Aufgaben:
a – Prüfen Sie, ob die folgenden Aussagen mit dem Textauszug über die Tariffähigkeit der DHV übereinstimmen, und belegen Sie jede Antwort mit Ja oder Nein sowie den entscheidenden Worten des Textes in wörtlichem Zitat. (i) Der Erste Senat des Bundesarbeitsgerichts hat entschieden, dass die DHV nicht tariffähig ist. (ii) Der Antrag, über den entschieden wurde, stammte von Arbeitgeberverbänden. (iii) Für die Tariffähigkeit genügt es, wenn eine Arbeitnehmervereinigung nur einen kleinen Teil der Beschäftigten in ihrem Bereich organisiert.
b – Schreiben Sie aus dem Textauszug über die Tariffähigkeit der DHV den Abschnitt von „Die DHV - Die“ bis einschließlich „organisierten Arbeitnehmer *innen.“ wortgetreu ab.
c – Führen Sie den Textauszug über die Tariffähigkeit der DHV im Anschluss an seinen letzten Satz fort.

Textauszug:
——————————
Die DHV - Die Berufsgewerkschaft e.V. (DHV) ist nicht tariffähig. Das hat der Erste Senat des Bundesarbeitsgerichts nun entschieden und damit dem Antrag mehrerer DGB-Gewerkschaften entsprochen.

Nur ein hoher Organisationsgrad verleiht Durchsetzungskraft

Tariffähigkeit ist die Fähigkeit einer Arbeitnehmervereinigung, sich gegenüber der Arbeitgeberseite durchzusetzen, indem sie einen erheblichen Teil der Beschäftigten in ihrem Bereich organisiert.

Diese soziale Mächtigkeit ergibt sich nach der Rechtsprechung durch die Zahl der organisierten Arbeitnehmer *innen.
——————————
Quellenmaterial:
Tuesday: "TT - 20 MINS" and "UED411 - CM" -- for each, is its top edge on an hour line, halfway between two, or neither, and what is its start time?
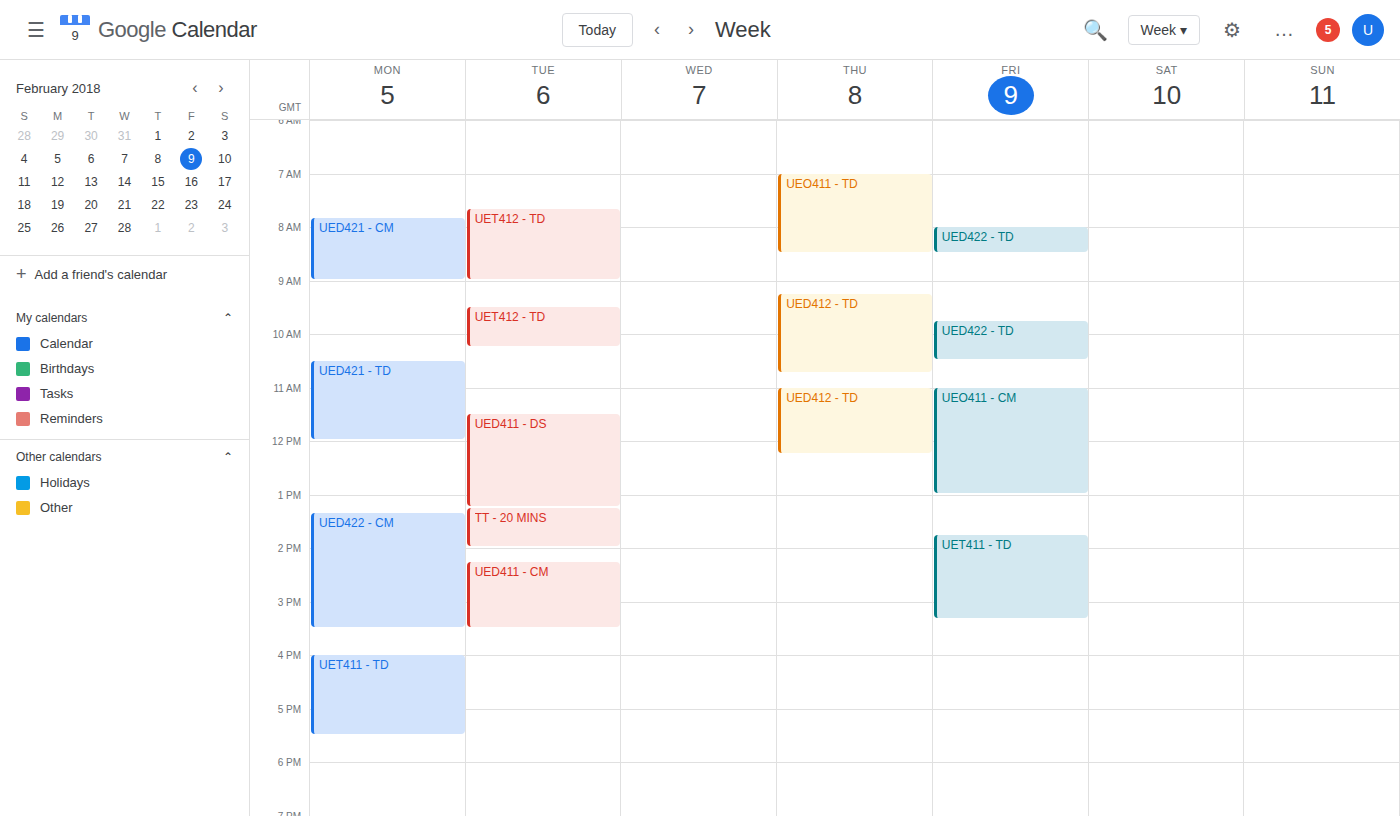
——————————
Lösungen:
a –
(i) Ja: „Das hat der Erste Senat des Bundesarbeitsgerichts nun entschieden“
(ii) Nein: „dem Antrag mehrerer DGB-Gewerkschaften entsprochen“
(iii) Nein: „indem sie einen erheblichen Teil der Beschäftigten in ihrem Bereich organisiert“

b –
Die DHV - Die Berufsgewerkschaft e.V. (DHV) ist nicht tariffähig. Das hat der Erste Senat des Bundesarbeitsgerichts nun entschieden und damit dem Antrag mehrerer DGB-Gewerkschaften entsprochen.

Nur ein hoher Organisationsgrad verleiht Durchsetzungskraft

Tariffähigkeit ist die Fähigkeit einer Arbeitnehmervereinigung, sich gegenüber der Arbeitgeberseite durchzusetzen, indem sie einen erheblichen Teil der Beschäftigten in ihrem Bereich organisiert.

Diese soziale Mächtigkeit ergibt sich nach der Rechtsprechung durch die Zahl der organisierten Arbeitnehmer *innen.

c –
Die im Jahr 1950 als Gewerkschaft der Kaufmannsgehilfen gegründete DHV versteht sich seit 2002 als eine Gewerkschaft der Arbeitnehmer*innen in Bereichen, die durch kaufmännische und verwaltende Berufe geprägt sind. Seit 2014 hat sie den Anspruch, Arbeitnehmer*innen in unterschiedlichsten Bereichen zu vertreten.

Hierzu zählen beispielsweise private Banken und Bausparkassen, Versicherungsgewerbe, Einzel- und Binnengroßhandel, Krankenhäuser in privatrechtlicher Rechtsform, Rettungsdienste, Deutsches Rotes Kreuz, Fleischwarenindustrie, Reiseveranstalter, Textilreinigung, Einrichtungen der privaten Alten- und Behindertenpflege sowie IT-Dienstleistungsunternehmen für Steuerberater, Wirtschaftsprüfer und Rechtsanwälte.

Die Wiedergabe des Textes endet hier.